A DRUG dealer from Huddersfield has become the final member of a massive smuggling ring to be jailed.

Tahier Chand has been locked up for five years after police made 36 arrests during Operation Oak.

The massive crackdown was into a £1.5m drug peddling ring and has seen 36 gang members jailed for a total of more than 167 years.

In a hearing at Preston Crown Court, Chand, 34, of Manchester Road, Huddersfield , was jailed for five years after pleading guilty to conspiracy to supply heroin.

He is the 36th person to be sentenced in connection with Operation Oak.

Details of the full investigation can only now be made public due to reporting restrictions which were lifted following a hearing at Preston Crown Court.

Members of the drugs gangs who worked together to peddle over £1.5m of heroin and cocaine across the border in Lancashire and other parts of the country, have been jailed for a total of 167 years and one month.

The sentencing took part as a result of Operation Oak, a covert Lancashire Constabulary Serious and Organised Crime Operation into the activities of criminal gangs operating in West Yorkshire, Blackburn and Preston, as well as other parts of Cumbria, Merseyside and as far away as Berkshire.

They were arrested in a series of early morning raids in August and September 2011 after a major police operation involving hundreds of police officers from across the northwest.

During the various investigations which followed, over £1.5m worth of drugs were seized by police, along with over £200,000 in cash.

Det Supt Lee Halstead, of Lancashire Constabulary’s Serious and Organised Crime Unit, said: “Operation Oak has dismantled a network of drugs gangs responsible for the supply of over £1.5m worth of cocaine and heroin across northern England.

“It has resulted in the recovery of huge sums of cash.

“As a result these people, who did not have a legitimate income, led comfortable and in some cases quite affluent lifestyles, acting as negative role models to young people.

“This was at the expense and misery of other residents in the community, whose lives were blighted by the effects of drug dealing and associated violence in their neighbourhoods.

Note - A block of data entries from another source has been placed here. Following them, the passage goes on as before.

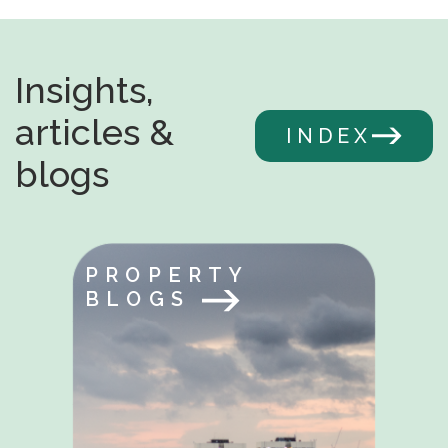
Insights,
articles &
INDEX
blogs
PROPERTY
BLOGS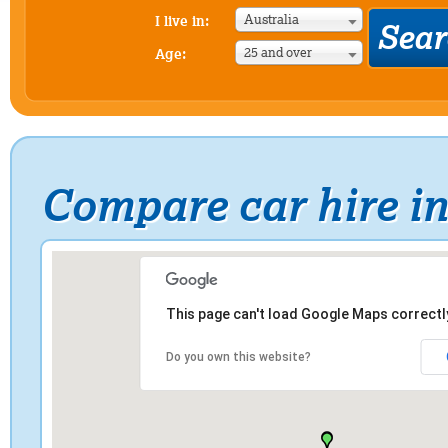
Australia
I live in:
25 and over
Age:
Compare car hire in
This page can't load Google Maps correctl
Do you own this website?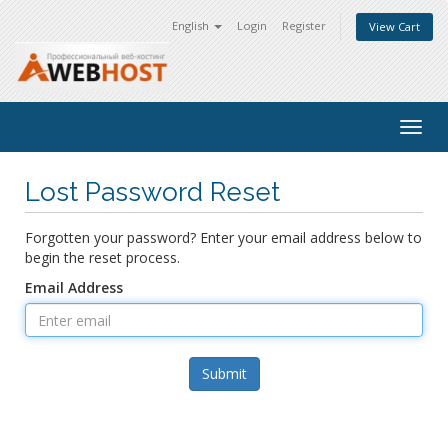
English
Login
Register
View Cart
Togg
navig
Lost Password Reset
Forgotten your password? Enter your email address below to
begin the reset process.
Email Address
Submit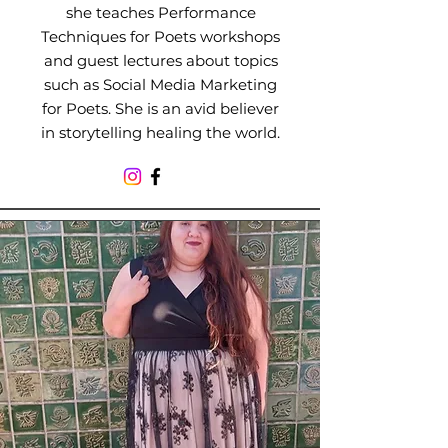
she teaches Performance
Techniques for Poets workshops
and guest lectures about topics
such as Social Media Marketing
for Poets. She is an avid believer
in storytelling healing the world.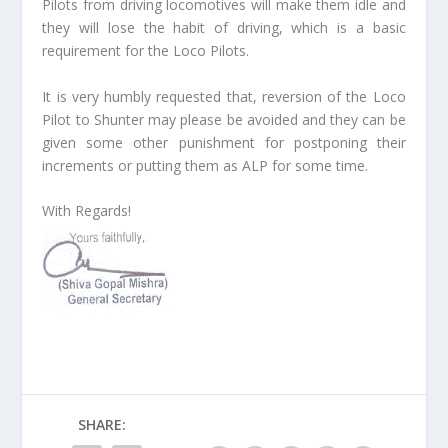
Pilots from driving locomotives will make them idle and
they will lose the habit of driving, which is a basic
requirement for the Loco Pilots.
It is very humbly requested that, reversion of the Loco
Pilot to Shunter may please be avoided and they can be
given some other punishment for postponing their
increments or putting them as ALP for some time.
With Regards!
SHARE: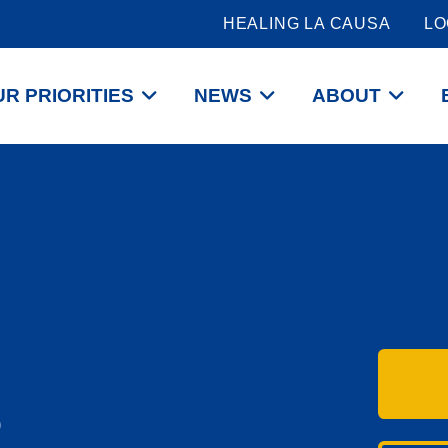
HEALING LA CAUSA
LO
R PRIORITIES
NEWS
ABOUT
P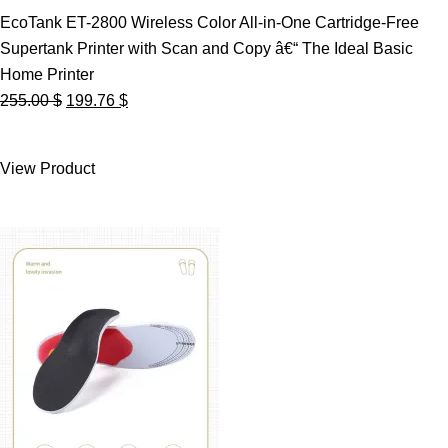
EcoTank ET-2800 Wireless Color All-in-One Cartridge-Free
Supertank Printer with Scan and Copy â€“ The Ideal Basic
Home Printer
Original
Current
255.00
$
199.76
$
price
price
was:
is:
View Product
255.00 $.
199.76 $.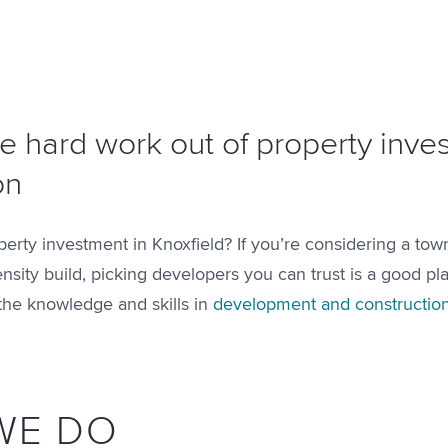
e hard work out of property inv
on
perty investment in Knoxfield? If you’re considering a tow
ensity build, picking developers you can trust is a good pla
the knowledge and skills in
development and constructio
WE DO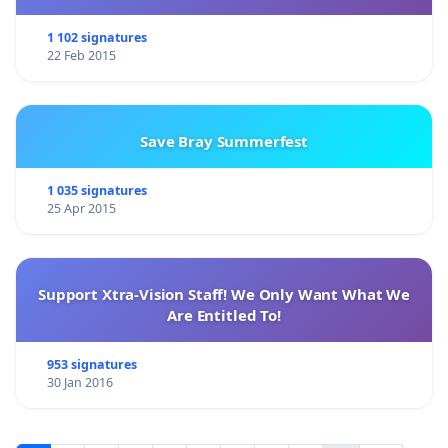
1 102 signatures
22 Feb 2015
Save Bray Summerfest
1 035 signatures
25 Apr 2015
Support Xtra-Vision Staff! We Only Want What We
Are Entitled To!
953 signatures
30 Jan 2016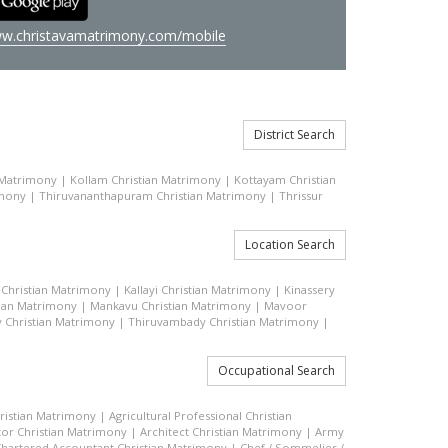
w.christavamatrimony.com/mobile
District Search
 Matrimony
|
Kollam Christian Matrimony
|
Kottayam Christian
imony
|
Thiruvananthapuram Christian Matrimony
|
Thrissur
Location Search
Christian Matrimony
|
Kallayi Christian Matrimony
|
Kinassery
tian Matrimony
|
Mankavu Christian Matrimony
|
Mavoor
 Christian Matrimony
|
Thiruvambady Christian Matrimony
|
Occupational Search
hristian Matrimony
|
Agricultural Professional Christian
or Christian Matrimony
|
Architect Christian Matrimony
|
Army
hartered Accountant Christian Matrimony
|
Chef / Sommelier /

“This has been a large-scale investigation and we have worked closely with officers from our neighbouring forces and the Crown Prosecution Service.”

Det Supt Lee Halstead added: “Our planned Behind Bars campaign should now remind everyone that 167 years in prison is proof that crime certainly does not pay.”

Joanne Cunliffe, Crown Advocate from the CPS North West Complex Casework Unit added: “The fact that 36 individuals have been brought to justice for their involvement in the large scale supply of Class A drugs across the north of England is a testament to the close partnership between the CPS, Lancashire Police, Cumbria Police and other neighbouring forces.

“The message is clear: we will not tolerate the supply of drugs on our streets and we are wholly committed to prosecuting those responsible.”